8. Le 3 juillet 2007, le Tribunal a reçu les observations de M. Courtemanche et, le 9 juillet 2007, celles de B.E.S.T.E. Le 12 juillet 2007, l’ACDI a demandé de répondre aux observations de B.E.S.T.E., alléguant que celles-ci soulevaient de nouveaux arguments et contenaient des erreurs factuelles.

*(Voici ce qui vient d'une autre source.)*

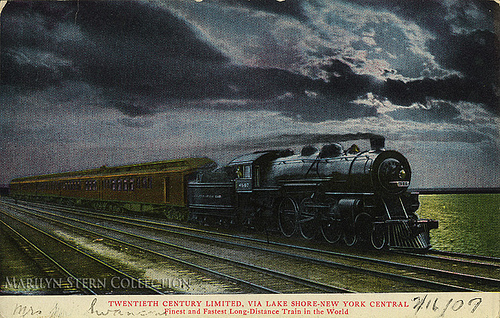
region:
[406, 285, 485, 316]
date in corner of postcard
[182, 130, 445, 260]
black train engine on track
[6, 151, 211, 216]
long brown passenger car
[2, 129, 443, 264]
train moving along track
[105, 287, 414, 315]
red wording on bottom of card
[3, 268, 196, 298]
white wording on card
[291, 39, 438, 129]
reflection of moonlight in distant clouds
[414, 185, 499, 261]
green field beyond train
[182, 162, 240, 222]
coal bin behind engine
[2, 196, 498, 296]
long narrow train tracks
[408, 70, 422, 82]
part of a cloud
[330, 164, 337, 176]
part of a train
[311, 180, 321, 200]
side of a train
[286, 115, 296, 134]
part of a cloud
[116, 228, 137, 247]
part of a rail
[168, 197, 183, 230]
edge of a rail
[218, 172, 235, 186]
side of a train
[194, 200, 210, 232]
edge of a rail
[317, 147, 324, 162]
part of an engine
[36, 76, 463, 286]
the painting is a train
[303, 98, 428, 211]
the smoke is black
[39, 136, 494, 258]
passenger cars are yellow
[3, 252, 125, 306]
marilyn stern is the name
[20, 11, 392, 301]
this is a postcard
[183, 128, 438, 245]
train engine is black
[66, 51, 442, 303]
the train is on tracks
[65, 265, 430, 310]
twentieth century limited was the line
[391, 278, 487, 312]
postcard dated 7/16/07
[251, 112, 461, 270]
the train has a cow catcher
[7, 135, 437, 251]
An old train on a cloudy day.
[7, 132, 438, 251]
Old train moving down the track.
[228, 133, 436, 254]
The front car of the train is black.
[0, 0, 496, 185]
The sky is dark and cloudy.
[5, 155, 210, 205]
The train cars are yellow.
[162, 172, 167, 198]
The first train car has a door for passengers.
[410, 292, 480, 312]
The date stamp on the photo.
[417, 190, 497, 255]
Field of grass behind the train.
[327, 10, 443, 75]
Hole in the clouds above the train.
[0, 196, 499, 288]
Multiple train tracks are present.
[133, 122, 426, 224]
this is a train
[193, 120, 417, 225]
the train is black in color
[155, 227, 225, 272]
these are the rails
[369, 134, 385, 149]
this is a chimney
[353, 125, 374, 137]
the smoke is from the chimney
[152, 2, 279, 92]
the clouds are above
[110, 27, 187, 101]
the clouds are grey in color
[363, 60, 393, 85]
the sun is setting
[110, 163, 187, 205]
these are the carriages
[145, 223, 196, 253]
the rails are in a line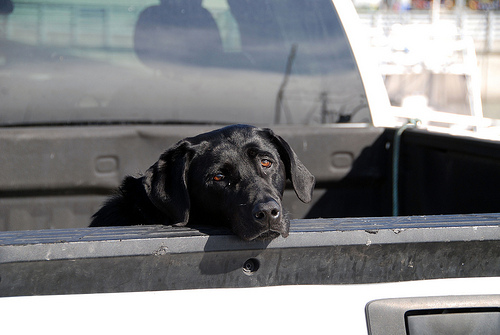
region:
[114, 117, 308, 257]
Dog in the back of truck.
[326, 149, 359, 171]
Knob in the back of truck.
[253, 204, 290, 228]
Black nose on black dog.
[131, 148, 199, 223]
Large ears on a dog.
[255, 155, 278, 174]
Red eyes on a black dog.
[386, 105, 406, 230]
Cord on the back of truck.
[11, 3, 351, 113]
Window in the back of truck.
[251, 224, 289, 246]
A closed dog's mouth.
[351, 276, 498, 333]
Handle to open tailgate.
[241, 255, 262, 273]
Screw in the tailgate.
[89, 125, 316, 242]
a black dog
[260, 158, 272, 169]
a brown eye on a dog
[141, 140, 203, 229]
a black dog ear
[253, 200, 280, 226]
a black dog nose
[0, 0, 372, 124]
the back window of a truck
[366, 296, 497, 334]
the handle of a tailgate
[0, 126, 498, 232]
the bed of a pickup truck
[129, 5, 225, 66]
a head rest in a truck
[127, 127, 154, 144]
a dent in the bed of a truck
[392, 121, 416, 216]
a blue cord hanging in a truck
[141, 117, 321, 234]
dog in the truck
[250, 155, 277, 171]
eye of the dog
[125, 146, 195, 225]
ear of the dog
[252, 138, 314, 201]
ear of the dog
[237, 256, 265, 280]
key hole in the truck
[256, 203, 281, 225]
nose of the dog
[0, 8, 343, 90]
back window of the truck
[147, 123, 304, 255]
head of the dog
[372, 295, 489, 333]
handle of the truck bed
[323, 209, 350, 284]
edge of the truck bed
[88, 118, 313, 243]
Dog in the back of the truck.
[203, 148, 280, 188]
Brown eyes on the dog.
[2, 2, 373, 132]
Back window of the truck.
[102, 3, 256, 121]
Seat in the truck.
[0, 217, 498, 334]
Tailgate on the truck.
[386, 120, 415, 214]
Rope on the truck.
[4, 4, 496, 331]
White truck in the forefront.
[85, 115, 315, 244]
Black hair on the dog.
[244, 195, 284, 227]
black nose on the dog.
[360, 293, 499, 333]
Black handle on the tailgate.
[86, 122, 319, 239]
a sad looking black dog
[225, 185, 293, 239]
a black muzzle of a dog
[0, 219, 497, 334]
the back of a white pickup truck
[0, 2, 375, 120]
the back windshield of a truck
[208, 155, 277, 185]
the sad eyes of a black dog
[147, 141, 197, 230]
a dog's floppy right ear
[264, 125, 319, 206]
a dog's left ear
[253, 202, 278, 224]
a dog's black nose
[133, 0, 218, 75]
the passenger headrest of a truck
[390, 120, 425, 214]
a dog's blue leash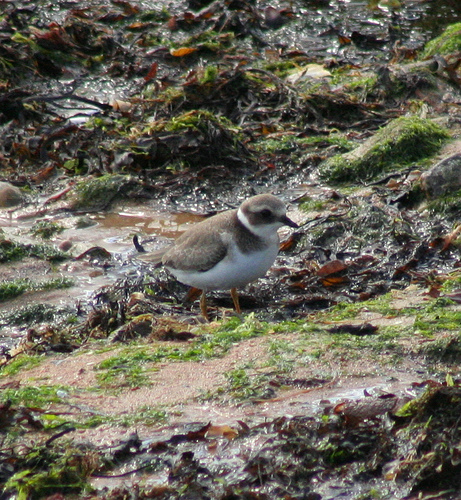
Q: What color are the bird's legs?
A: Orange.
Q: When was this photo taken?
A: During the day.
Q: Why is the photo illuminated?
A: Sunlight.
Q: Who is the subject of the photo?
A: The bird.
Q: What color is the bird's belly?
A: White.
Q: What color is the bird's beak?
A: Black.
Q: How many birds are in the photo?
A: One.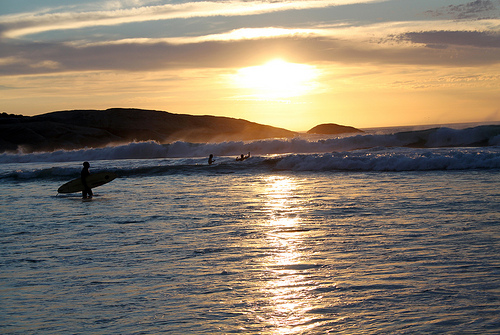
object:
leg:
[80, 182, 89, 199]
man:
[80, 161, 97, 203]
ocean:
[0, 122, 500, 335]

Le Tribunal a autorisé l’ACDI et M. Courtemanche à répondre uniquement à un nouvel argument soulevé par B.E.S.T.E., soit celui « des expériences de travail datant de plus de 5 et de 10 ans ». Le 19 juillet 2007, l’ACDI a déposé ses observations sur cette question et B.E.S.T.E a déposé ses observations en réponse le 23 juillet 2007. Le 10 août 2007, B.E.S.T.E. a déposé un exemplaire public de la proposition technique de M. Courtemanche, que l’ACDI lui avait fourni le 26 juillet 2007 en vertu de la Loi sur l’accès à l’information 4 .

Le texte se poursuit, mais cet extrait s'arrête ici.